What the task asks:
Return every line from the records below with the string "assets".

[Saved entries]

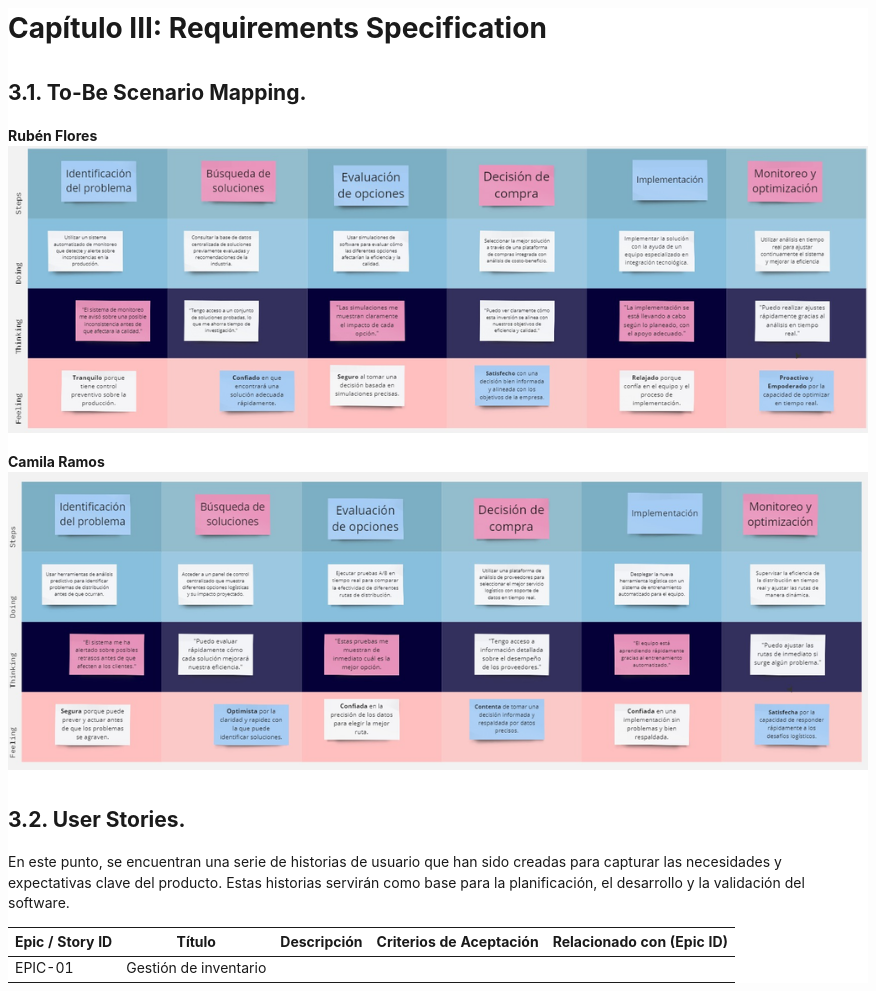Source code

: # Capítulo III: Requirements Specification


## 3.1. To-Be Scenario Mapping.
**Rubén Flores**
![RF](../assets/img/chapter-III/RF.jpg)

**Camila Ramos**
![CR](../assets/img/chapter-III/CR.jpg)


## 3.2. User Stories.

En este punto, se encuentran una serie de historias de usuario que han sido creadas para capturar las necesidades y expectativas clave del producto. Estas historias servirán como base para la planificación, el desarrollo y la validación del software.

<table>
    <thead>
        <tr>
            <th>Epic / Story ID</th>
            <th>Título</th>
            <th>Descripción</th>
            <th>Criterios de Aceptación</th>
            <th>Relacionado con (Epic ID)</th>
        </tr>
    </thead>
    <tbody>
        <!--=================================== Epic 01 ===================================-->
        <tr>
            <td>EPIC-01</td>
            <td>Gestión de inventario</td>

Your solution:
![RF](../assets/img/chapter-III/RF.jpg)
![CR](../assets/img/chapter-III/CR.jpg)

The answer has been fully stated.